*Selected extract:*
────────────────────────────────────────

# XGRAPH in NS2



## birajnandy (Mar 23, 2010)

Hi! I'm having a problem with XGRAPH.
When I'm trying to run XGRAPH scripts, it says

bash:xgraph:command not found

I've set all the required environment variables in .bashrc file as:

*# LD_LIBRARY_PATH
OTCL_LIB=/home/Swayam/Softwares/ns-allinone-2.34/otcl-1.13
NS2_LIB=/home/Swayam/Softwares/ns-allinone-2.34/lib
X11_LIB=/usr/X11R6/lib
USR_LOCAL_LIB=/usr/local/lib
export LD_LIBRARY_PATH=$LD_LIBRARY_PATH:$OTCL_LIB:$NS2_LIB:$X11_LIB:$USR_LOCAL_LIB

# TCL_LIBRARY
TCL_LIB=/home/Swayam/Softwares/ns-allinone-2.34/tcl8.4.18/library
USR_LIB=/usr/lib
export TCL_LIBRARY=$TCL_LIBRARY:$TCL_LIB:$USR_LIB

# PATH
XGRAPH=/home/Swayam/Softwares/ns-allinone-2.34/bin:/home/Swayam/Softwares/ns-allinone-2.34/tcl8.4.18/unix:/home/Swayam/Softwares/ns-allinone-2.34/tk8.4.18/unix
NS=/home/Swayam/Softwares/ns-allinone-2.34/ns-2.34/
NAM=/home/Swayam/Softwares/ns-allinone-2.34/nam-1.14/
export PATH=$PATH:$XGRAPH:$NS:$NAM*

I've already installed ns-allinone, and other things are working fine.

────────────────────────────────────────

*Excerpted records:*
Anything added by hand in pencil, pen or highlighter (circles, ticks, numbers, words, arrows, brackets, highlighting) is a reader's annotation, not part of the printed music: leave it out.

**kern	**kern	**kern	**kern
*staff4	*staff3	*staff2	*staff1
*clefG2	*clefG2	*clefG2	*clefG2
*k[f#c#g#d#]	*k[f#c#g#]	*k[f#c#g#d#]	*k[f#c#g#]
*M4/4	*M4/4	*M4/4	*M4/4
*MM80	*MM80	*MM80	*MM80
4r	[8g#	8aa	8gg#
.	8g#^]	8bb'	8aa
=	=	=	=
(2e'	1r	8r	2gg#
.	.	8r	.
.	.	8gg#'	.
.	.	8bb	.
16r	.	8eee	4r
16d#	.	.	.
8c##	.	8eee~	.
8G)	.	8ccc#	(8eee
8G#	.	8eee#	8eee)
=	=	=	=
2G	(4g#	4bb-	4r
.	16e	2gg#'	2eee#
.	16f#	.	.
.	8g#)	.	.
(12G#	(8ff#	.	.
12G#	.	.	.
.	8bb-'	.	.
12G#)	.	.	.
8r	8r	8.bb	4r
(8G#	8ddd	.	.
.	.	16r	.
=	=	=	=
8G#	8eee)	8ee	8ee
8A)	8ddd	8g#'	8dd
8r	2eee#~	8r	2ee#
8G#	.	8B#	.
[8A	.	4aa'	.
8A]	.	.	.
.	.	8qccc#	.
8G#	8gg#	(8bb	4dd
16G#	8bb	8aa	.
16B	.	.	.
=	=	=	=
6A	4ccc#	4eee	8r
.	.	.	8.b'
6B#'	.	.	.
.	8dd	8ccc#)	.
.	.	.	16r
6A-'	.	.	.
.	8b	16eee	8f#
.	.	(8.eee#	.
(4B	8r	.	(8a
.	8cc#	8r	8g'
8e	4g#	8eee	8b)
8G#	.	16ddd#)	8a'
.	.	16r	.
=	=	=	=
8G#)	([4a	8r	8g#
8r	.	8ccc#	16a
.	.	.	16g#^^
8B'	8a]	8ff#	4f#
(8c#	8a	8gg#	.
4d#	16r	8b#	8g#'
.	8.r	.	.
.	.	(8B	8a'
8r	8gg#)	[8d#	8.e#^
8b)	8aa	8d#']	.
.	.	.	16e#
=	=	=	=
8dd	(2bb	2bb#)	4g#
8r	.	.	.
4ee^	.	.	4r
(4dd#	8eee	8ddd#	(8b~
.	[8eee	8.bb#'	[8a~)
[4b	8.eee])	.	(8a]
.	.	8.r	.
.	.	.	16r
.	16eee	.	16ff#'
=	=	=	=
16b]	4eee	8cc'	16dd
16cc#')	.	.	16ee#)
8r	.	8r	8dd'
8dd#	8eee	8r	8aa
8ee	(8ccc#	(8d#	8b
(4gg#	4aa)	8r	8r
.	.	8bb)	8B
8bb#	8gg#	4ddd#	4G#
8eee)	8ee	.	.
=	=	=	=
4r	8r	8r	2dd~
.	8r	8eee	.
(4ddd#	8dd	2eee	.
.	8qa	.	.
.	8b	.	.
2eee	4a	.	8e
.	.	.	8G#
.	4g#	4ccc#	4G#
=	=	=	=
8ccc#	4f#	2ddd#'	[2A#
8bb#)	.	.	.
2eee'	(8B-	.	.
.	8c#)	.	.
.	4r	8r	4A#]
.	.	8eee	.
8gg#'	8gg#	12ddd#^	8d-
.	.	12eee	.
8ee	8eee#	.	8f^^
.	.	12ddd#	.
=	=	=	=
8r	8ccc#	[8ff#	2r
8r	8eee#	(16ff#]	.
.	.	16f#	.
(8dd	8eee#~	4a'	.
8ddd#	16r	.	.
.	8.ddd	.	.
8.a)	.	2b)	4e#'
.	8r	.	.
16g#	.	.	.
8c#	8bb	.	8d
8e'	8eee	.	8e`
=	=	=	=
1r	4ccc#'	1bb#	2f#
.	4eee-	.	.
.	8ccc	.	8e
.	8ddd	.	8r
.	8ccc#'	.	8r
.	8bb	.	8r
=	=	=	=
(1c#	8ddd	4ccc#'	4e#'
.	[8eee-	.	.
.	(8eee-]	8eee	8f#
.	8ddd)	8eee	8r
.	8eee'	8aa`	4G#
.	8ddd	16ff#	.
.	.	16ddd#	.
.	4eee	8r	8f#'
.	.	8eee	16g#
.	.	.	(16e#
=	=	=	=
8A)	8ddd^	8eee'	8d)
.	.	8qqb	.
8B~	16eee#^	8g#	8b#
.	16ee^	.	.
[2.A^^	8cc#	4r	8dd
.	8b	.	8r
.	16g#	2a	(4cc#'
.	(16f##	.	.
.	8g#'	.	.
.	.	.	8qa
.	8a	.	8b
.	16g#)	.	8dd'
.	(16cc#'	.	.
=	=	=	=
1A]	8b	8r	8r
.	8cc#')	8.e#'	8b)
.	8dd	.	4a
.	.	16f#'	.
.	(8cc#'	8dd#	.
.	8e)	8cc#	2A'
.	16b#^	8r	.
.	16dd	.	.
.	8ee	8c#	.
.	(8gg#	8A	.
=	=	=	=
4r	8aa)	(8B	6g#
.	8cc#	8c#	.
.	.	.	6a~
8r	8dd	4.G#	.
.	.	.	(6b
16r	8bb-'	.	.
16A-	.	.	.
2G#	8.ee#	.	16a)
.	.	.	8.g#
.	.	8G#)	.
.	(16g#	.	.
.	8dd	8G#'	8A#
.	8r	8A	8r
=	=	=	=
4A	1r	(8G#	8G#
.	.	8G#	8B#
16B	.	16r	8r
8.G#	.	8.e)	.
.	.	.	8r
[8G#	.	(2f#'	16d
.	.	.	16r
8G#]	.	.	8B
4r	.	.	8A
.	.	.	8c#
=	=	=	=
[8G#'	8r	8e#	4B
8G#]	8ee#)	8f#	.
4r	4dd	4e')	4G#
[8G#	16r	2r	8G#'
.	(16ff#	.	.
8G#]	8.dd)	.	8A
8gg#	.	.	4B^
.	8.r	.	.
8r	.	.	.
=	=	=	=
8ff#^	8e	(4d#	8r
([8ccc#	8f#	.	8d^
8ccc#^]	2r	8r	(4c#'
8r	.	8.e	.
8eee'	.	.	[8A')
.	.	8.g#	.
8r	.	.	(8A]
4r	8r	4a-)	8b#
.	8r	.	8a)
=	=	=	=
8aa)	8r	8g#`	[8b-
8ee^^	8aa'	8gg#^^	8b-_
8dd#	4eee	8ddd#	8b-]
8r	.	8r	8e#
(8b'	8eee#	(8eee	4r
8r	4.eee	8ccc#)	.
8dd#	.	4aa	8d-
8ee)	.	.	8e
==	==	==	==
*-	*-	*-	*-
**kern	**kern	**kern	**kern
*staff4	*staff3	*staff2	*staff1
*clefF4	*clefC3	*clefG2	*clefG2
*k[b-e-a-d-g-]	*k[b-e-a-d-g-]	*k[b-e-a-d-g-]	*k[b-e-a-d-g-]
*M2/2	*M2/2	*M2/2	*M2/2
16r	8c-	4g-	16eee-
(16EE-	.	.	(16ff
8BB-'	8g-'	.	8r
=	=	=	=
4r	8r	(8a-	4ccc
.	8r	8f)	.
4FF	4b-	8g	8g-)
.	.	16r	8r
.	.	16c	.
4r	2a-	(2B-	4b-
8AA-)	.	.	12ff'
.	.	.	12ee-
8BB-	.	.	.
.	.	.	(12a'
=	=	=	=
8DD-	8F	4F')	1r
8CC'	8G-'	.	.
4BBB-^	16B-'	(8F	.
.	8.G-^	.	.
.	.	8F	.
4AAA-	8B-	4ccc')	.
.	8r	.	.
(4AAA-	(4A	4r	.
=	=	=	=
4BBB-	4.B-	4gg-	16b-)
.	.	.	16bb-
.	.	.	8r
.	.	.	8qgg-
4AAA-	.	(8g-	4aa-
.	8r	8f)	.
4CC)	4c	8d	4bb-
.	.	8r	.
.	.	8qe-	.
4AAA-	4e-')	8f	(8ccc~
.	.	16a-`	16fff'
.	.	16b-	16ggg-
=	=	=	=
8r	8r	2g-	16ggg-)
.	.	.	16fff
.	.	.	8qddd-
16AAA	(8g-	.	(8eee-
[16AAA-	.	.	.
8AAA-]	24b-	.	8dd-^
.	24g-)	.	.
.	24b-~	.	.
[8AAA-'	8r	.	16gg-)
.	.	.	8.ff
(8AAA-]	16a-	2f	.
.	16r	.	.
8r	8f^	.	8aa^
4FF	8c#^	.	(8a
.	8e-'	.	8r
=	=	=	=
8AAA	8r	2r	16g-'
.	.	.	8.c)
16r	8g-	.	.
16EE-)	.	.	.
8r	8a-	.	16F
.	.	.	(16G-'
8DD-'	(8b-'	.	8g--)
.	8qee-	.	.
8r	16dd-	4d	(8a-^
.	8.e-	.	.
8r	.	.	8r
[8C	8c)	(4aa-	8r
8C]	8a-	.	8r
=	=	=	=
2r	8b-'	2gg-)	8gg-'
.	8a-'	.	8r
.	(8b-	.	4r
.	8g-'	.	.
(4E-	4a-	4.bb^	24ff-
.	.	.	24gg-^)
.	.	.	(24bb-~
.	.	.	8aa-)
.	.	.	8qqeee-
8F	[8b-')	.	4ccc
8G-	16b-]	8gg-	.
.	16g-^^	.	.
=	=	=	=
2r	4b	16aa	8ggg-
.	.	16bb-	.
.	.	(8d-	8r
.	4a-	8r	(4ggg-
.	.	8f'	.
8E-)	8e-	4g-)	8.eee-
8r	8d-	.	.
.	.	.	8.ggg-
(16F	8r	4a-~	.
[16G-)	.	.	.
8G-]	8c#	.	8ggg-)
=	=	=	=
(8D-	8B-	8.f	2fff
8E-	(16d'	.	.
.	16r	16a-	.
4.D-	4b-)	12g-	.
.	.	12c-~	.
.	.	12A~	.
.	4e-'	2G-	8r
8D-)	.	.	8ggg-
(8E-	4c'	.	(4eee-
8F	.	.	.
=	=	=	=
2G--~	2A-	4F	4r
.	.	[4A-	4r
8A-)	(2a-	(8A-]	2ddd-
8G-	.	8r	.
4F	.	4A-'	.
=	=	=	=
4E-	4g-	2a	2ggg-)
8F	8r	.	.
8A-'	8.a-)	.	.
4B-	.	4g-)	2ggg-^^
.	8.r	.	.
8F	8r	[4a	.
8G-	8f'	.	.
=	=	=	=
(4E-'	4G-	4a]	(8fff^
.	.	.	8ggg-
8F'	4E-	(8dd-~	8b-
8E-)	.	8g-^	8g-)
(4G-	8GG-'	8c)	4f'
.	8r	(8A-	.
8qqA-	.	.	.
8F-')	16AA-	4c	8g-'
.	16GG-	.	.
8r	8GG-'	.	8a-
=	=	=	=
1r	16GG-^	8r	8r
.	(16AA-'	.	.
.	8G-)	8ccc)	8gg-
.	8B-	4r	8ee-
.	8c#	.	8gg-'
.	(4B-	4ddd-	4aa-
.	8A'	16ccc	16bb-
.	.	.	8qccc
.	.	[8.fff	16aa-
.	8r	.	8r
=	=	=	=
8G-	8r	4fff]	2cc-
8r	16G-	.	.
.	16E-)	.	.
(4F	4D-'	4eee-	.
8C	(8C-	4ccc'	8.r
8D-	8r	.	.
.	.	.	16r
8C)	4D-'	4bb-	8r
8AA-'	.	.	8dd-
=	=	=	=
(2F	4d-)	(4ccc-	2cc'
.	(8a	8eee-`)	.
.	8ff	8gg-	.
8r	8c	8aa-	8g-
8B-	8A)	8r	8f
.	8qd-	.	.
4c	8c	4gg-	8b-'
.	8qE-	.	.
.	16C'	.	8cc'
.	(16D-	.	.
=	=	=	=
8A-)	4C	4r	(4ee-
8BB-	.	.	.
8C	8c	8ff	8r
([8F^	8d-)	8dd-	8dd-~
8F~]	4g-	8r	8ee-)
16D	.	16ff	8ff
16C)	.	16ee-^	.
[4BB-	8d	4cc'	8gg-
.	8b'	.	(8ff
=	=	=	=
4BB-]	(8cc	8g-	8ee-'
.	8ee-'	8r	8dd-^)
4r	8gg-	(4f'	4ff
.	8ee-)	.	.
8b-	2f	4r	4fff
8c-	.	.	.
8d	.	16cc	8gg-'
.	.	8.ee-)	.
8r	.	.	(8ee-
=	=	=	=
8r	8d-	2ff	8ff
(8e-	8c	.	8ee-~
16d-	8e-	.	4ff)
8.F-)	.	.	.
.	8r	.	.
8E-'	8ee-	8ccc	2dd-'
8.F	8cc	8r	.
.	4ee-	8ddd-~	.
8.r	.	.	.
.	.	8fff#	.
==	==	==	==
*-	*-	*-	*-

────────────────────────────────────────

*Required work:*
Copy the forum post about XGRAPH from "# TCL_LIBRARY" up to and including "are working fine.", putting "Software" in place of "Softwares" everywhere it occurs.

*Response:*
# TCL_LIBRARY
TCL_LIB=/home/Swayam/Software/ns-allinone-2.34/tcl8.4.18/library
USR_LIB=/usr/lib
export TCL_LIBRARY=$TCL_LIBRARY:$TCL_LIB:$USR_LIB

# PATH
XGRAPH=/home/Swayam/Software/ns-allinone-2.34/bin:/home/Swayam/Software/ns-allinone-2.34/tcl8.4.18/unix:/home/Swayam/Software/ns-allinone-2.34/tk8.4.18/unix
NS=/home/Swayam/Software/ns-allinone-2.34/ns-2.34/
NAM=/home/Swayam/Software/ns-allinone-2.34/nam-1.14/
export PATH=$PATH:$XGRAPH:$NS:$NAM*

I've already installed ns-allinone, and other things are working fine.